"Se hai un problema, mangiatelo”
Max è un bambino agitato e irrequieto, come quasi tutti i bambini attorno ai dieci anni. Si sente incompreso dalla sua famiglia e dopo l’ennesimo scontro con la madre fugge e si rifugia – magicamente – nel Paese delle Creature Selvagge, strani esseri – animali omomorfici – che hanno un disperato bisogno di qualcuno che li guidi e diventi il loro re.
Max sembra essere proprio quello di cui hanno bisogno, un capo che restituisca loro motivazioni e li sappia indirizzare. Tratto dall’omonimo romanzo di Maurice Sendak, se ci fermassimo alla trama, potremmo pensare di trovarci di fronte all’ennesimo film per bambini, con effetti speciali mirabolanti e moralina finale che ti fa fare sonni tranquilli la notte.
Niente di più errato. Perché se affidi alle mani di un regista originale ed alternativo come Spike Jonze, un soggetto a prima vista banale o comunque semplicistico, il risultato è tutt’altro che scontato o prevedibile.
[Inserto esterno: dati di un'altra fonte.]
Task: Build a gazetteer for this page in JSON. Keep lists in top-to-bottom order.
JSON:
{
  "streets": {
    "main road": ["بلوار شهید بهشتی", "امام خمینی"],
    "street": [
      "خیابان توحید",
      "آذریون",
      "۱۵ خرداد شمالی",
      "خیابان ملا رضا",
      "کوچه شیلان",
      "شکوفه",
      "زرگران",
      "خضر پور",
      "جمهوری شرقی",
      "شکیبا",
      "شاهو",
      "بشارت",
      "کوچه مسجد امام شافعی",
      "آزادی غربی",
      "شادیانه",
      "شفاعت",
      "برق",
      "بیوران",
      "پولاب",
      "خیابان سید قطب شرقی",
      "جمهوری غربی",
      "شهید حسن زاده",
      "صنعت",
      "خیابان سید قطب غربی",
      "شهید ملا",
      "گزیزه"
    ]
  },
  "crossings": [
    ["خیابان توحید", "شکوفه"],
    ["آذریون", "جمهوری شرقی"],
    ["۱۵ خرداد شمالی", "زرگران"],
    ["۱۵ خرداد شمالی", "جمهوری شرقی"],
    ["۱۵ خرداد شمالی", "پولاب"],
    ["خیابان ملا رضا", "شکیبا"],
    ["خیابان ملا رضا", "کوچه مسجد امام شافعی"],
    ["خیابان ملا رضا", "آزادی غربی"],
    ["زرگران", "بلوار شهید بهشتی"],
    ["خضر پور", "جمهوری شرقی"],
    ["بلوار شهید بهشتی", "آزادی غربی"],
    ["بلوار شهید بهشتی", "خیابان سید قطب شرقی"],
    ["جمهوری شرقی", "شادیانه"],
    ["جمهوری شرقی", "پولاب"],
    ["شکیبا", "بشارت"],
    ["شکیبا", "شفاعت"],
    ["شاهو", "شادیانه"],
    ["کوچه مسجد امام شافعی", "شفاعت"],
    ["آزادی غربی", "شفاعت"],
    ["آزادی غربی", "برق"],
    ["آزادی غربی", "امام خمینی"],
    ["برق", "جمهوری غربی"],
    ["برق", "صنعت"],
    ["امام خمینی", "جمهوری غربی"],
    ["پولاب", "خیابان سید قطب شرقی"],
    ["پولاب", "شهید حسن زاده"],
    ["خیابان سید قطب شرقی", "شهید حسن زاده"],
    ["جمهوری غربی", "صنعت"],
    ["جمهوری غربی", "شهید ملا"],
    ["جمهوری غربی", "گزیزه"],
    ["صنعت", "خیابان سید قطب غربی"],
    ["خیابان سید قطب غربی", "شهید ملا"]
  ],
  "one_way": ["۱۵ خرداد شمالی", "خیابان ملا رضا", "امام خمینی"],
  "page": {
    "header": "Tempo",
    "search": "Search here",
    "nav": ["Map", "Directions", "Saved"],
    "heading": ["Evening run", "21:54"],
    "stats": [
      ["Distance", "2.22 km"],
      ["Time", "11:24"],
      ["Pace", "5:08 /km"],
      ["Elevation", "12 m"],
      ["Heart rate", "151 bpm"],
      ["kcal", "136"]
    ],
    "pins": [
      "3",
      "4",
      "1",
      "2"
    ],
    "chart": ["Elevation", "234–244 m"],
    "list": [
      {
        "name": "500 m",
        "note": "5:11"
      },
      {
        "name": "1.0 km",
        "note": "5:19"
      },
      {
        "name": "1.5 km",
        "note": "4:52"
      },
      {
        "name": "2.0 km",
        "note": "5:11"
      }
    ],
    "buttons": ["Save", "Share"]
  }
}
E’ quello che è accaduto con "Il Paese delle Creature Selvagge", un film – prodotto da Tom Hanks - che punta a mettere in mostra le difficoltà insite nel mondo dell’infanzia senza zuccherare il discorso o farcirlo con concilianti scenette.
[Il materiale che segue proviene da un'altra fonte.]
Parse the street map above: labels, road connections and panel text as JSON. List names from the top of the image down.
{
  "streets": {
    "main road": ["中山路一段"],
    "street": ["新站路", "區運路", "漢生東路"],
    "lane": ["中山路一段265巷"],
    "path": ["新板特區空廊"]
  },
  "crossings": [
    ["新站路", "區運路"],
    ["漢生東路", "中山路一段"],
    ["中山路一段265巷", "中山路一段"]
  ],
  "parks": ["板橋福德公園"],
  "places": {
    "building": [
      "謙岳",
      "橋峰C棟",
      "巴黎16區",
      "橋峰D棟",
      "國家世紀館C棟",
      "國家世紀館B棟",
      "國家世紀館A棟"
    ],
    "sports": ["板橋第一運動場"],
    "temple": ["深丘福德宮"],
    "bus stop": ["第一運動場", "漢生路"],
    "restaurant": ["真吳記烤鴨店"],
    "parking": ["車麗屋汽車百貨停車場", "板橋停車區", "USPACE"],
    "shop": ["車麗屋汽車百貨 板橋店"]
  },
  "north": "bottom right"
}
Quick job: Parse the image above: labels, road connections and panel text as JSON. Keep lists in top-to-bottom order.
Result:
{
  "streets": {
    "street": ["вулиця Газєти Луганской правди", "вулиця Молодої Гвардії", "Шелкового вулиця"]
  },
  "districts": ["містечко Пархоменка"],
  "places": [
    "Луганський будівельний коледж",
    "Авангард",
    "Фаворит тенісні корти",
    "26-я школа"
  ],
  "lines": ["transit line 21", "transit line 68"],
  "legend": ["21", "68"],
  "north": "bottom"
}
Accompagnato da una colonna sonora da collezione (composta da Karen O e Carter Burwell) Jonze mette in scena dei personaggi la cui analisi meraviglia per acume e profondità. Quelle delle Creature Selvagge sono maschere da tragedia greca, realizzate con il minimo necessario di effetti speciali, quanto basta per metterne in risalto l’espressività, si stagliano sullo sfondo di un’isola selvaggia e misteriosa quanto loro, a rappresentare i più naturali tra i sentimenti e comportamenti: amore, gelosia, invidia, superbia, ignavia, ira.
Difficilmente si sono visti personaggi più terreni e umani come queste creature selvagge dalla testa leoniforme o dal becco adunco, dal viso enorme come una statua dell’Isola di Pasqua o dalle orecchie lunghe e pendenti coma un cocker. Umanissime dunque e come tali difficili da trattare, come presto si accorgerà Max nel tentativo di governarli. Riflessione quindi sulla natura umana ed anche analisi delle estreme difficoltà nascenti nell’ambito dei rapporti sociali e familiari.
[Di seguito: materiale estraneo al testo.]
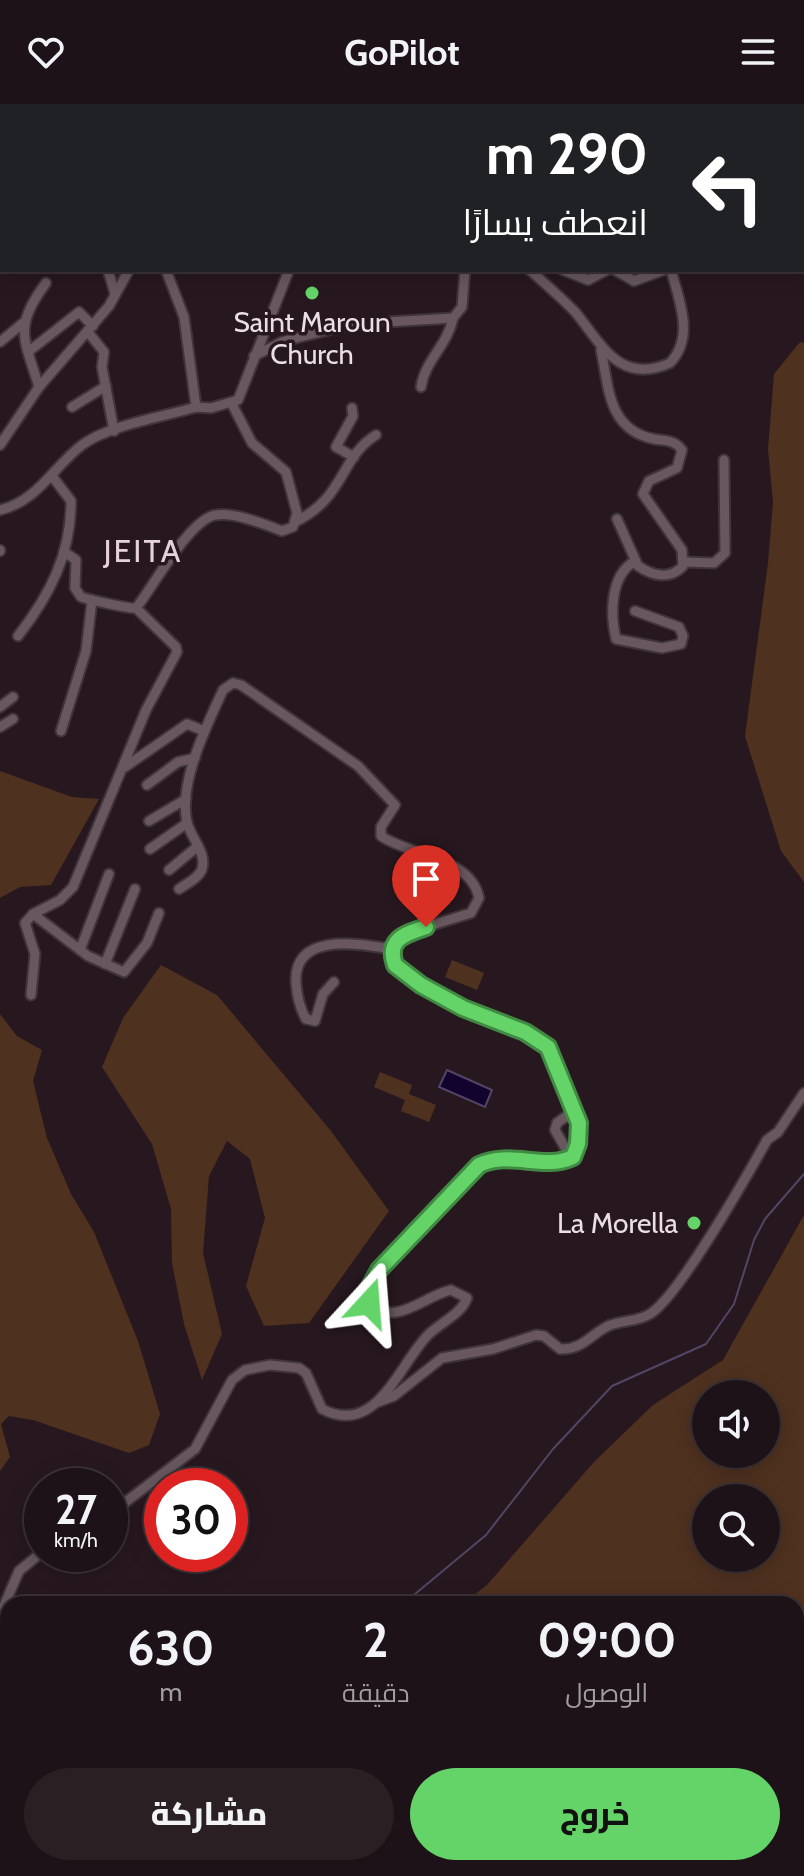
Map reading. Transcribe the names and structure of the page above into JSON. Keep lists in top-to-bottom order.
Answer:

Spike Jonze racconta tutto questo, affidandosi all’originalità delle sue inquadrature ed alla significatività di una fotografia che accompagna le fasi psicologiche dell’opera che passa dal blu ghiaccio dell’inizio, al rosso caldo della parte centrale per finire con il verde livido di un finale commovente e senza appello. Sulla spiaggia, lo sguardo triste e sconsolato di Carol (nella versione italiana gli presta la sua voce Pierfrancesco Favino) colpisce al cuore, come tutto il film, peraltro.